Niezwykle plastyczna, bardzo obrazowa powieść przygodowa, takie fantasy dla młodzieży. Książka z rodzaju young adult. W „Pozłacanym wilkach” widać dbałość o każdy, nawet najmniejszy detal. Wszystko opisane bardzo obrazkowo, wizualnie, malowniczo. A nacisk na wizualną stronę opowieści sprawia, że wyobraźnia czytelnika pracuje na najwyższych obrotach. 

Czytając ksiażkę, miałam wrażenie jakbym już to gdzieś „przerabiała” to taka fantastyka z elementami zagadki, coś jakby na wzór książek o Kodzie Leonarda Da Vinci. Pisałam pracę magisterską o twórczości Dana Browna, więc tak mi się to razem skojarzyło. Te wszystkie zagadki, podchody, kobieta, mężczyzna… Wplecione rysunki w tekst pomagają czytelnikowi w odkrywaniu tego co jest jeszcze nieodgadnione, ale naprowadza na właściwą drogę.

Wszystko jest podzielone na rozdziały, które są krótkie, naładowane akcją i napięciem. Każdy rozdział przedstawia punkt widzenia innej postaci, przez co lepiej poznajemy wszystkich bohaterów.

„Akcja pełna mrocznych tajemnic i niebezpiecznych, ale ekscytujących przygód, rozgrywa się w dekadenckim świecie wyższych sfer.

Paryż, rok 1889 – świat stoi u progu nowej ery, ery przemysłu i elektryczności, a zorganizowana w stolicy Francji Wystawa Światowa tchnęła nowe życie w ulice miasta i wydobyła na światło dzienne stare sekrety. W tej metropolii nikt nie śledzi tajemnic tak bacznie jak poszukiwacz skarbów i zamożny hotelarz Séverin Montagnet-Alarie. Kiedy zwraca się do niego o pomoc potężna organizacja, Zakon Babel, Séverin otrzymuje propozycję dostępu do skarbu, który uważał za stracony – do należnego mu dziedzictwa.

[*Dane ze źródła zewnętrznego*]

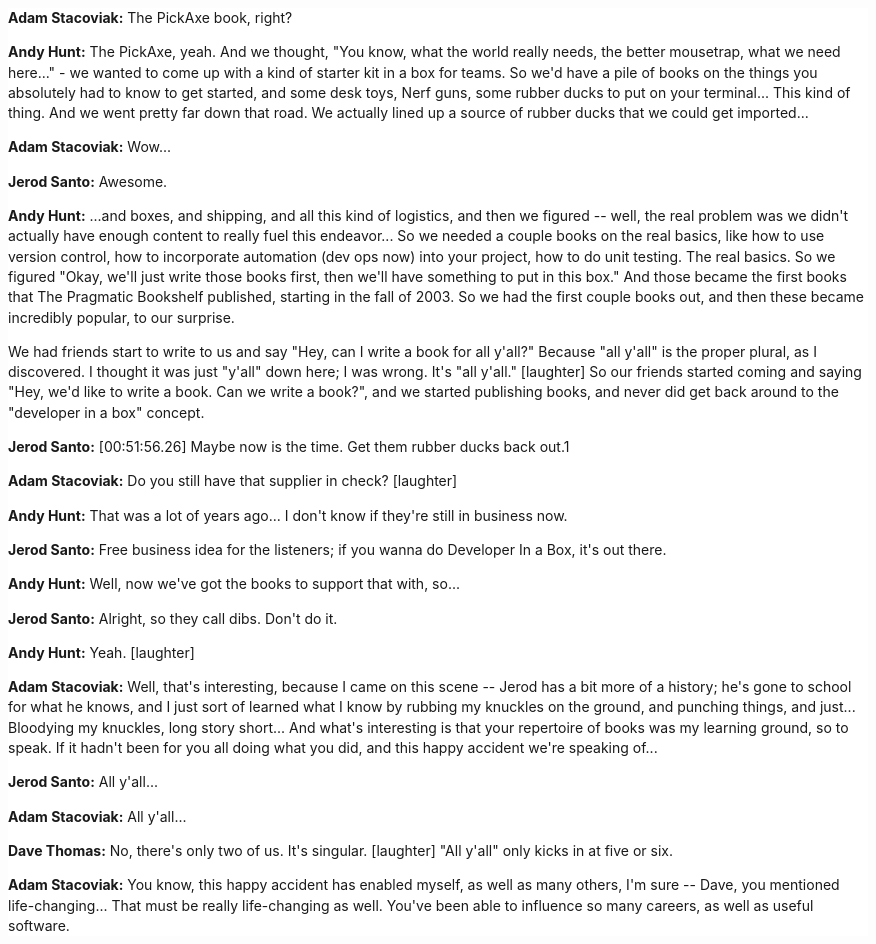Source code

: **Adam Stacoviak:** The PickAxe book, right?

**Andy Hunt:** The PickAxe, yeah. And we thought, "You know, what the world really needs, the better mousetrap, what we need here..." - we wanted to come up with a kind of starter kit in a box for teams. So we'd have a pile of books on the things you absolutely had to know to get started, and some desk toys, Nerf guns, some rubber ducks to put on your terminal... This kind of thing. And we went pretty far down that road. We actually lined up a source of rubber ducks that we could get imported...

**Adam Stacoviak:** Wow...

**Jerod Santo:** Awesome.

**Andy Hunt:** ...and boxes, and shipping, and all this kind of logistics, and then we figured -- well, the real problem was we didn't actually have enough content to really fuel this endeavor... So we needed a couple books on the real basics, like how to use version control, how to incorporate automation (dev ops now) into your project, how to do unit testing. The real basics. So we figured "Okay, we'll just write those books first, then we'll have something to put in this box." And those became the first books that The Pragmatic Bookshelf published, starting in the fall of 2003. So we had the first couple books out, and then these became incredibly popular, to our surprise.

We had friends start to write to us and say "Hey, can I write a book for all y'all?" Because "all y'all" is the proper plural, as I discovered. I thought it was just "y'all" down here; I was wrong. It's "all y'all." \[laughter\] So our friends started coming and saying "Hey, we'd like to write a book. Can we write a book?", and we started publishing books, and never did get back around to the "developer in a box" concept.

**Jerod Santo:** \[00:51:56.26\] Maybe now is the time. Get them rubber ducks back out.1

**Adam Stacoviak:** Do you still have that supplier in check? \[laughter\]

**Andy Hunt:** That was a lot of years ago... I don't know if they're still in business now.

**Jerod Santo:** Free business idea for the listeners; if you wanna do Developer In a Box, it's out there.

**Andy Hunt:** Well, now we've got the books to support that with, so...

**Jerod Santo:** Alright, so they call dibs. Don't do it.

**Andy Hunt:** Yeah. \[laughter\]

**Adam Stacoviak:** Well, that's interesting, because I came on this scene -- Jerod has a bit more of a history; he's gone to school for what he knows, and I just sort of learned what I know by rubbing my knuckles on the ground, and punching things, and just... Bloodying my knuckles, long story short... And what's interesting is that your repertoire of books was my learning ground, so to speak. If it hadn't been for you all doing what you did, and this happy accident we're speaking of...

**Jerod Santo:** All y'all...

**Adam Stacoviak:** All y'all...

**Dave Thomas:** No, there's only two of us. It's singular. \[laughter\] "All y'all" only kicks in at five or six.

**Adam Stacoviak:** You know, this happy accident has enabled myself, as well as many others, I'm sure -- Dave, you mentioned life-changing... That must be really life-changing as well. You've been able to influence so many careers, as well as useful software.
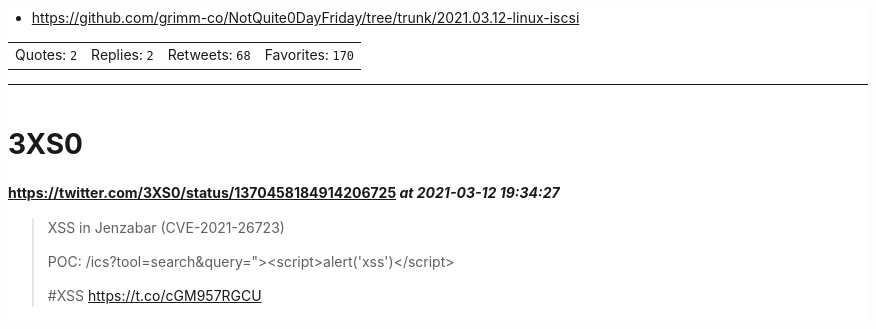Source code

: * https://github.com/grimm-co/NotQuite0DayFriday/tree/trunk/2021.03.12-linux-iscsi

<table><tr>
<td>Quotes: <code>2</code></td>
<td>Replies: <code>2</code></td>
<td>Retweets: <code>68</code></td>
<td>Favorites: <code>170</code></td>
</tr></table>

---

# 3XS0
**https://twitter.com/3XS0/status/1370458184914206725 _at 2021-03-12 19:34:27_**
<blockquote>
XSS in Jenzabar (CVE-2021-26723)

POC:
/ics?tool=search&amp;query="&gt;&lt;script&gt;alert('xss')&lt;/script&gt;

#XSS https://t.co/cGM957RGCU
</blockquote>


<table><tr>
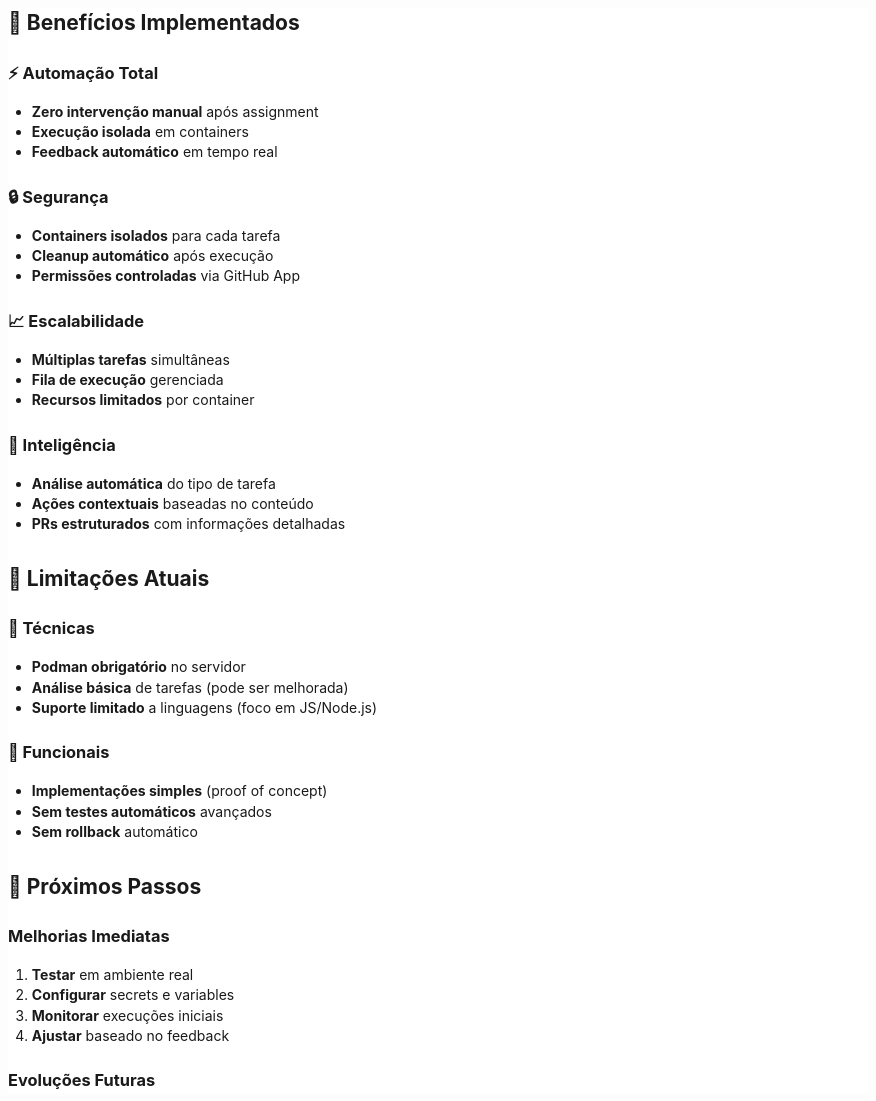 ## 🎉 Benefícios Implementados

### ⚡ Automação Total

- **Zero intervenção manual** após assignment
- **Execução isolada** em containers
- **Feedback automático** em tempo real

### 🔒 Segurança

- **Containers isolados** para cada tarefa
- **Cleanup automático** após execução
- **Permissões controladas** via GitHub App

### 📈 Escalabilidade

- **Múltiplas tarefas** simultâneas
- **Fila de execução** gerenciada
- **Recursos limitados** por container

### 🎯 Inteligência

- **Análise automática** do tipo de tarefa
- **Ações contextuais** baseadas no conteúdo
- **PRs estruturados** com informações detalhadas

## 🚨 Limitações Atuais

### 🔧 Técnicas

- **Podman obrigatório** no servidor
- **Análise básica** de tarefas (pode ser melhorada)
- **Suporte limitado** a linguagens (foco em JS/Node.js)

### 🎯 Funcionais

- **Implementações simples** (proof of concept)
- **Sem testes automáticos** avançados
- **Sem rollback** automático

## 🔮 Próximos Passos

### Melhorias Imediatas

1. **Testar** em ambiente real
2. **Configurar** secrets e variables
3. **Monitorar** execuções iniciais
4. **Ajustar** baseado no feedback

### Evoluções Futuras
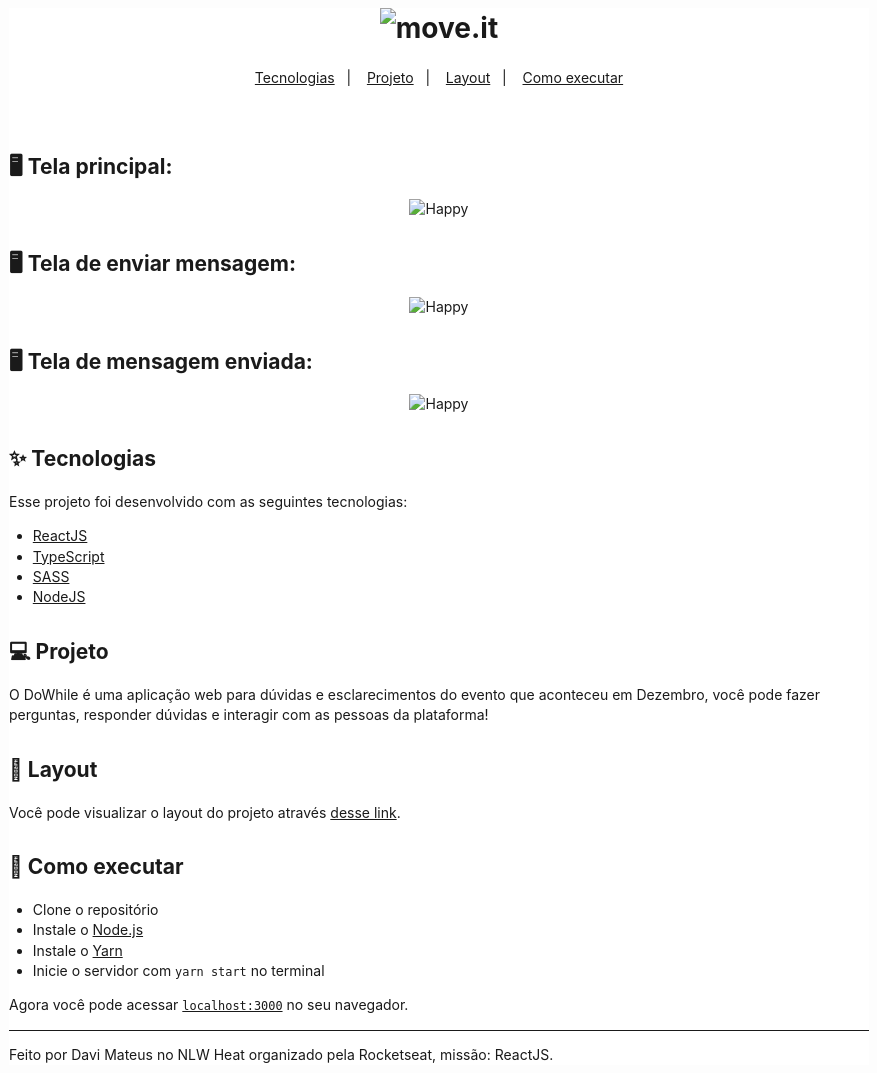 <h1 align="center">
  <img alt="move.it" title="move.it" src="https://user-images.githubusercontent.com/66326378/143594952-741f96cf-1648-4dde-a963-7a73f373e834.png" height=100px weight=100px />
</h1>

<p align="center">
  <a href="#-tecnologias">Tecnologias</a>&nbsp;&nbsp;&nbsp;|&nbsp;&nbsp;&nbsp;
  <a href="#-projeto">Projeto</a>&nbsp;&nbsp;&nbsp;|&nbsp;&nbsp;&nbsp;
  <a href="#-layout">Layout</a>&nbsp;&nbsp;&nbsp;|&nbsp;&nbsp;&nbsp;
  <a href="#-como-executar">Como executar</a>
</p>

<br>

<h2>🖥️ Tela principal: </h2>
<p align="center">
  <img alt="Happy" src="https://user-images.githubusercontent.com/66326378/143595057-b5b0e5ab-e652-4085-8061-716455fa34ae.png" width="100%">
</p>

<h2>🖥️ Tela de enviar mensagem: </h2>
<p align="center">
  <img alt="Happy" src="https://user-images.githubusercontent.com/66326378/143595065-2f9347b8-3cea-4f1e-ad65-bb5d8bfb8e95.png" width="100%">
</p>

<h2>🖥️ Tela de mensagem enviada: </h2>
<p align="center">
  <img alt="Happy" src="https://user-images.githubusercontent.com/66326378/143595071-973f4b85-a5b0-4a4c-8bf2-aaae2654cabe.png" width="100%">
</p>

## ✨ Tecnologias

Esse projeto foi desenvolvido com as seguintes tecnologias:

- [ReactJS](https://reactjs.org)
- [TypeScript](https://www.typescriptlang.org/)
- [SASS](https://sass-lang.com/)
- [NodeJS](https://nodejs.org/en/)

## 💻 Projeto

O DoWhile é uma aplicação web para dúvidas e esclarecimentos do evento que aconteceu em Dezembro, você pode fazer perguntas, responder dúvidas e interagir com as pessoas da plataforma!

## 🔖 Layout

Você pode visualizar o layout do projeto através [desse link](https://www.figma.com/community/file/1031699316177416916).

## 🚀 Como executar

- Clone o repositório
- Instale o [Node.js](https://nodejs.org/en/download/)
- Instale o [Yarn](https://classic.yarnpkg.com/en/docs/install/#windows-stable)
- Inicie o servidor com `yarn start` no terminal

Agora você pode acessar [`localhost:3000`](http://localhost:3000) no seu navegador.

---

Feito por Davi Mateus no NLW Heat organizado pela Rocketseat, missão: ReactJS.
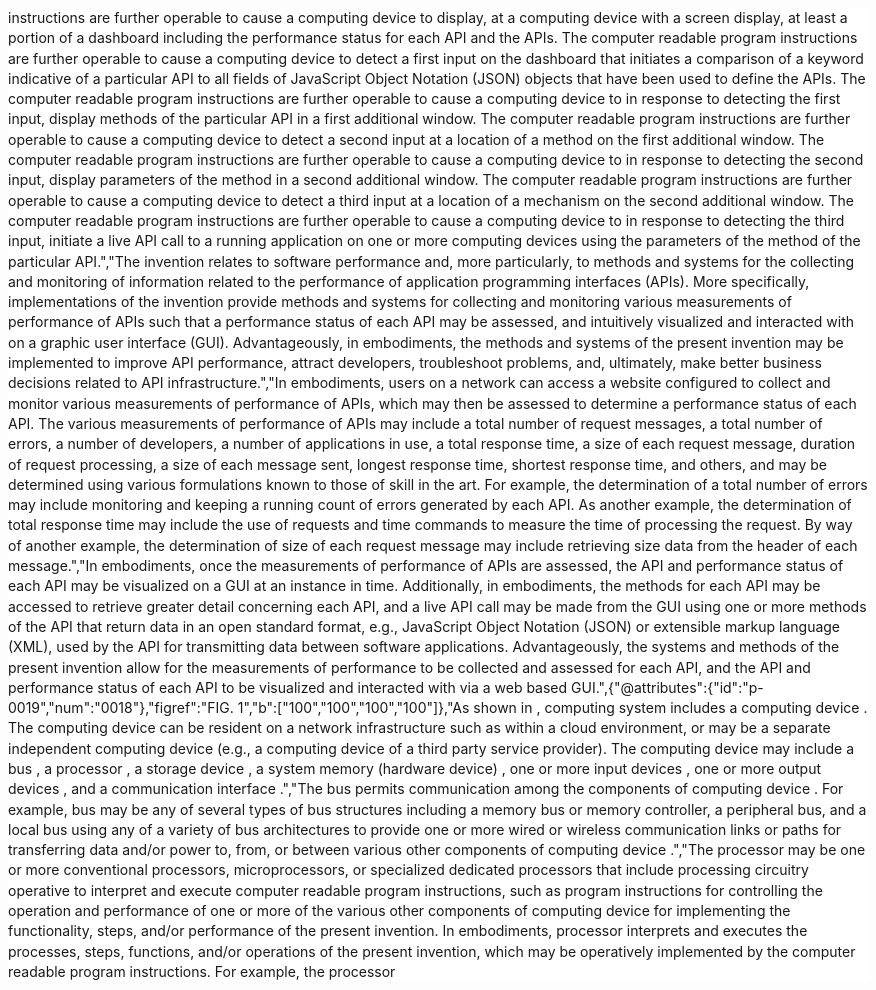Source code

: instructions are further operable to cause a computing device to display, at a computing device with a screen display, at least a portion of a dashboard including the performance status for each API and the APIs. The computer readable program instructions are further operable to cause a computing device to detect a first input on the dashboard that initiates a comparison of a keyword indicative of a particular API to all fields of JavaScript Object Notation (JSON) objects that have been used to define the APIs. The computer readable program instructions are further operable to cause a computing device to in response to detecting the first input, display methods of the particular API in a first additional window. The computer readable program instructions are further operable to cause a computing device to detect a second input at a location of a method on the first additional window. The computer readable program instructions are further operable to cause a computing device to in response to detecting the second input, display parameters of the method in a second additional window. The computer readable program instructions are further operable to cause a computing device to detect a third input at a location of a mechanism on the second additional window. The computer readable program instructions are further operable to cause a computing device to in response to detecting the third input, initiate a live API call to a running application on one or more computing devices using the parameters of the method of the particular API.","The invention relates to software performance and, more particularly, to methods and systems for the collecting and monitoring of information related to the performance of application programming interfaces (APIs). More specifically, implementations of the invention provide methods and systems for collecting and monitoring various measurements of performance of APIs such that a performance status of each API may be assessed, and intuitively visualized and interacted with on a graphic user interface (GUI). Advantageously, in embodiments, the methods and systems of the present invention may be implemented to improve API performance, attract developers, troubleshoot problems, and, ultimately, make better business decisions related to API infrastructure.","In embodiments, users on a network can access a website configured to collect and monitor various measurements of performance of APIs, which may then be assessed to determine a performance status of each API. The various measurements of performance of APIs may include a total number of request messages, a total number of errors, a number of developers, a number of applications in use, a total response time, a size of each request message, duration of request processing, a size of each message sent, longest response time, shortest response time, and others, and may be determined using various formulations known to those of skill in the art. For example, the determination of a total number of errors may include monitoring and keeping a running count of errors generated by each API. As another example, the determination of total response time may include the use of requests and time commands to measure the time of processing the request. By way of another example, the determination of size of each request message may include retrieving size data from the header of each message.","In embodiments, once the measurements of performance of APIs are assessed, the API and performance status of each API may be visualized on a GUI at an instance in time. Additionally, in embodiments, the methods for each API may be accessed to retrieve greater detail concerning each API, and a live API call may be made from the GUI using one or more methods of the API that return data in an open standard format, e.g., JavaScript Object Notation (JSON) or extensible markup language (XML), used by the API for transmitting data between software applications. Advantageously, the systems and methods of the present invention allow for the measurements of performance to be collected and assessed for each API, and the API and performance status of each API to be visualized and interacted with via a web based GUI.",{"@attributes":{"id":"p-0019","num":"0018"},"figref":"FIG. 1","b":["100","100","100","100"]},"As shown in , computing system  includes a computing device . The computing device  can be resident on a network infrastructure such as within a cloud environment, or may be a separate independent computing device (e.g., a computing device of a third party service provider). The computing device  may include a bus , a processor , a storage device , a system memory (hardware device) , one or more input devices , one or more output devices , and a communication interface .","The bus  permits communication among the components of computing device . For example, bus  may be any of several types of bus structures including a memory bus or memory controller, a peripheral bus, and a local bus using any of a variety of bus architectures to provide one or more wired or wireless communication links or paths for transferring data and\/or power to, from, or between various other components of computing device .","The processor  may be one or more conventional processors, microprocessors, or specialized dedicated processors that include processing circuitry operative to interpret and execute computer readable program instructions, such as program instructions for controlling the operation and performance of one or more of the various other components of computing device  for implementing the functionality, steps, and\/or performance of the present invention. In embodiments, processor  interprets and executes the processes, steps, functions, and\/or operations of the present invention, which may be operatively implemented by the computer readable program instructions. For example, the processor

Aby jednak odnaleźć poszukiwany przez Zakon starożytny artefakt, Séverin będzie potrzebował pomocy specjalistów: matematyczki z długiem do spłacenia, historyka, który nie może wrócić do domu, tancerki o ponurej przeszłości i kogoś, kto jest mu bratem, choć nie łączą ich więzy krwi, i kto chyba za bardzo troszczy się i niepokoi.

W poszukiwaniach artefaktu w mrocznym, pełnym luksusu świecie Paryża Séverinowi i jego towarzyszom przydadzą się ich spryt i wiedza. To, co znajdą, może odmienić świat – pod warunkiem że uda im się pozostać przy życiu.” – Galeria Książki .

Polecam książkoholikom. ;- P Dużo stron,  aż 428 więc jest co czytać.